Example 4 Water Absorption

The samples were first dried at 50 degrees C for a day in vacuum and then a bucket of water (1) as in Figure 16 placed on top of each sample. This was left for 24 hours and the weight change for each sample was recorded on Table 1 together with an observation as to complete water penetration across the thickness (showing dampness on the lower side B) or not.

The samples reinforced with the treated fibre show less than 5% weight gain and no dampness on the lower side B. Samples reinforced with untreated fibre show a 13- 22% weight gain and some dampness on lower side B. SEM pictures taken on the surface of the specimen shown in Figure 17 a flatter surface on the treated fibre reinforced composites and fibroids of cross-linking network of polymer.

Example 5 Early strength gain

The same samples made as for Example 4 were tested for standard 3 point bending flexure on a Testometric machine after 5 days and the graphs shown in Figure 18 were obtained. The samples with treated fibre have a load carrying capacity greater than four times that of silicate treated and untreated fibre and hence exceed service strength during this period.

Example 6 Commercial Scale treatment of Pulp crumble at Art Corporation, Mutare /Pulp Mill, Zimbabwe Samples of STD pulp crumble and pulp crumble treated according to example 1 effluent were taken from effluent facility every two hours and handsheets made in the laboratory.

Tensile, burst and tear tests were carried out and the following results were obtained.

In example 6 for the treated pulp:-

❖ Tensile index improved to 19.3% initially to 91.4% after lOhrs.

❖ Burst index improved by 51.6% stabilized and then increased to 100% after 10 hrs.

❖ Tear index changed by 1.5% initially and improved to 19.3%.

Claims

Claims

1. A method of mass treating organic fibrous material which method comprises (i) contacting the organic fibrous material with an organic polymer precursor/sodium silicate mixture and (ii) contacting the treated material with an acid to deposit an organic precursor/silica hybrid, or an organic precursor/silicic acid hybrid or organic precursor/polysilicic acid hybrid on the fibrous material and then (iii) contacting the treated fibrous material with an aluminium compound.

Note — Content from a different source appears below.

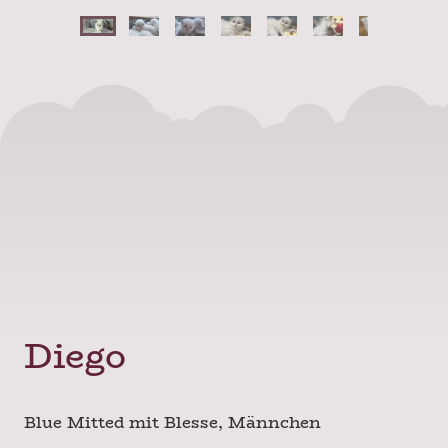
Diego
Blue Mitted mit Blesse, Männchen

2. A method as claimed in claim 1 in which the acid is sulphuric acid.

3. A method as claimed in claim 2 in which the sulphuric acid is a solution of 10 to 20% weight acid.

4. A method as claimed in claim 1 or 2 in which the acid solution contains a saturated salt solution of the acid

5. A method as claimed in claim 4 in which the salt is sodium sulphate.

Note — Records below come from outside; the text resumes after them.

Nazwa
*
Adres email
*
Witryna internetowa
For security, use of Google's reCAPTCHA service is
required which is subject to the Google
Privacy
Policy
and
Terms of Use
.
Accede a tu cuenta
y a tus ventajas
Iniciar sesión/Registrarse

6. A method as claimed in any one of the preceding claims in which the fibrous material is mass mixed with a an organic polymer precursor /sodium silicate solution, the fibrous material is then mixed in the acid solution, the fibrous material squeeze dried and dewatered to obtain the mass treated fibrous material which is finally treated with an aluminium containing binder to mass produce building products.

7. A method as claimed in any one of the preceding claims in which the aluminium compound is a solution or cementitious paste containing alumina or an aluminium salt.

8. A method as claimed in any one of the preceding claims in which the natural fibrous material is wood fibres after pulping, or waste pulp from paper mills

9. A method as claimed in any one of the preceding claims in which the natural fibrous material is cotton or fibrous cotton lint waste.

10. A method as claimed in any one of the preceding claims in which the natural fibrous material is naturally occurring organic fibrous material with an aspect ratio of greater than 500.

11. Fibrous organic material treated by the method of any one of the preceding claims.

12. Concrete containing fibrous organic material treated as claimed in any one of the preceding claims.

13. A method as claimed in any one of the preceding claims in which the organic precursor is acetic anhydride/acetic acid, epoxy based adducts, alkyd resin based, polyester, vinyl acetate/acrylate or polyurethane based or any other semi-cured polymeric compound.